Saturday, December 5, 2009

Child Of God - Cormac McCarthy

One of his early novels⎯his third to be published—Child Of God is not a book on the same scale as Cormac McCarthy’s later masterworks, such as Blood Meridian, but is nonetheless a gripping and stylistically unmatched character study from a man who seems always able to boil his narrative down to its barest essentials and, in doing so, reveal the hidden (and often horrible) depths of madness and depravity to which mankind, with its dark and troubled heart, so readily descends.

Set in the early 1960s in a backroads town in East Tennessee, Child Of God tells the haunting and deeply disturbing tale of one Lester Ballard, an impoverished outcast whose unfathomable lusts escalate into unspeakable acts of violence and degradation. In a lesser writer’s hands the story and its many frightening events could have easily turned to exaggerated horror-pulp, but McCarthy is (and apparently always was) rather adept at handling this kind of lost soul, imbuing Ballard with a vulnerability that, while never allowing for sympathy, still manages him some level of humanity despite his growing list of terrible deeds.

——

PROMPT 1 » According to the review of Child Of God, where and when is the novel set?
PROMPT 2 » Switch "Blood Meridian" to "The Road" in the review of Child Of God, and write out the passage from "Saturday, December 5, 2009" up to and including "so readily descends.".
PROMPT 3 » Proceed with the review of Child Of God from the point where it stops.
The listing that comes after this review has no connection to it.

MATERIAL PROVIDED »
——

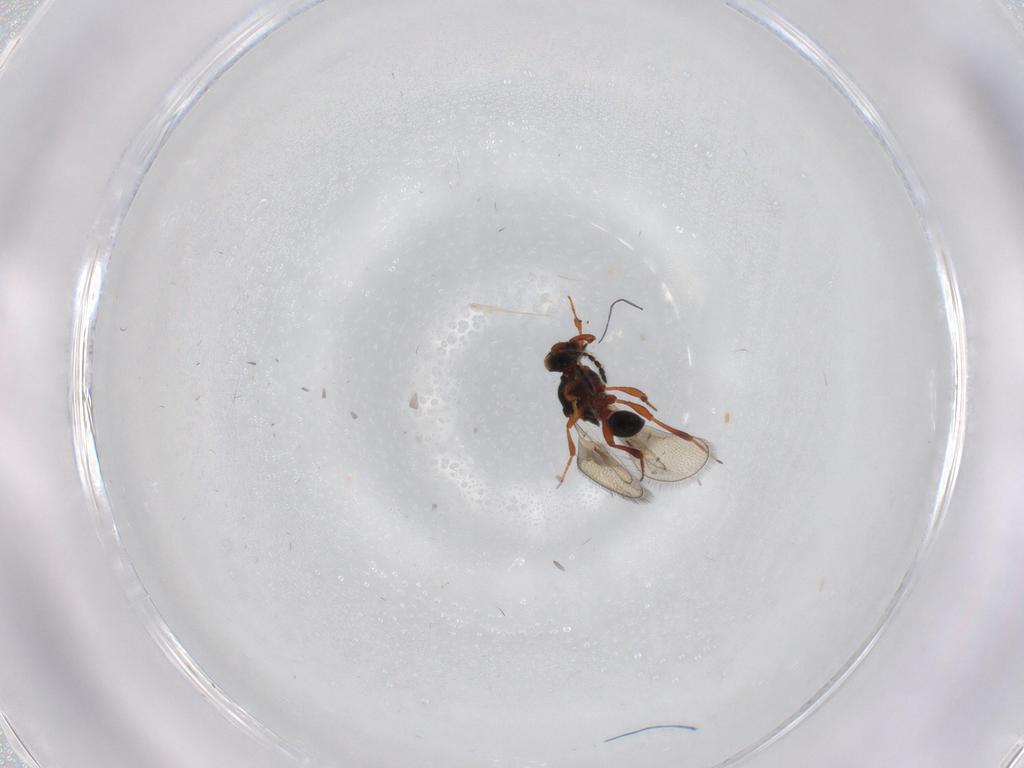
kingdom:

——

EXERCISE ANSWER 1 » In a backroads town in East Tennessee in the early 1960s.

EXERCISE ANSWER 2 »
Saturday, December 5, 2009

Child Of God - Cormac McCarthy

One of his early novels⎯his third to be published—Child Of God is not a book on the same scale as Cormac McCarthy’s later masterworks, such as The Road, but is nonetheless a gripping and stylistically unmatched character study from a man who seems always able to boil his narrative down to its barest essentials and, in doing so, reveal the hidden (and often horrible) depths of madness and depravity to which mankind, with its dark and troubled heart, so readily descends.

EXERCISE ANSWER 3 »
His prose is, as ever, brilliant: spare and minimal, evoking only the barest details required by the story but feeling somehow more detailed for it. His depictions of nature, which are many, I find especially beautiful. Here’s an example:

The hardwood trees on the mountain subsided into yellow and flame and to ultimate nakedness. An early winter fell, a cold wind sucked among the black and barren branches. Alone in the empty shell of a house the squatter watched through moteblown glass a rimshard of bonecoloured moon come cradling up over the black balsams on the ridge, ink trees a facile hand had sketched against the paler dark of winter heavens.

Pretty gnarly, eh?

It should be noted for fans of The Road, that while that book is bleak and depressing and clearly the work of the same writer, it is not indicative of his more consistent style or themes. I’m not saying that to scare people off, as I do hope that more people start reading McCarthy (which seems likely since so many of his books are currently being made into films). I just thought it was worth pointing out.

Enjoy.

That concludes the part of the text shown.